A review by jjaylynny
Vox by Christina Dalcher

4.0

Whew. I read this in a day, which I haven't done in awhile. It's very propulsive, at first, because the setup is great and the tightness in your chest is compelling, and later, because (unfortunately) the book turns action-y and you need to see what happens.

The hook is genius-- girls and women are limited to 100 words per day. There's good reason for a patriarchal society to silence women, and the book (set basically right now) does a good job showing why. The other issues broke my heart-- what if girls never really get to speak? How do humans acquire language? Some good juicy science-y stuff. What about love? Pillow talk, baring one's soul to a new love-- how does that work when you can't talk? Even Offred gets to talk with her friends at the grocery store (digression: that actually makes the TV series more powerful for me; when the Handmaids open their mouths and normal modern speech comes out, belying the weird sci-fi world they live in.)

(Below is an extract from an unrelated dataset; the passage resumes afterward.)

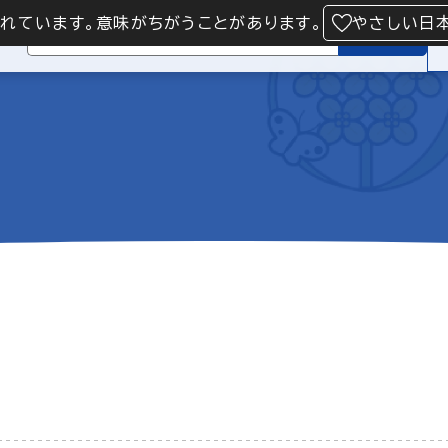
られています。意味がちがうことがあります。
やさしい日
検索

The last third breaks down some; too many implausible turns (the timeline itself doesn't make any sense), too much thriller stuff. I've seen some reviews hate on the book for needing a man to save the day-- well, the men have the power. The bigger theme is the "when good men stand by" one. And the hate for the anti-Christian perspective: well, um. Who the fuck do you think we have to thank for the state we're actually in in real life? Jesus H Christ, and I don't mean you, real Jesus, because you would not have stood for this shit.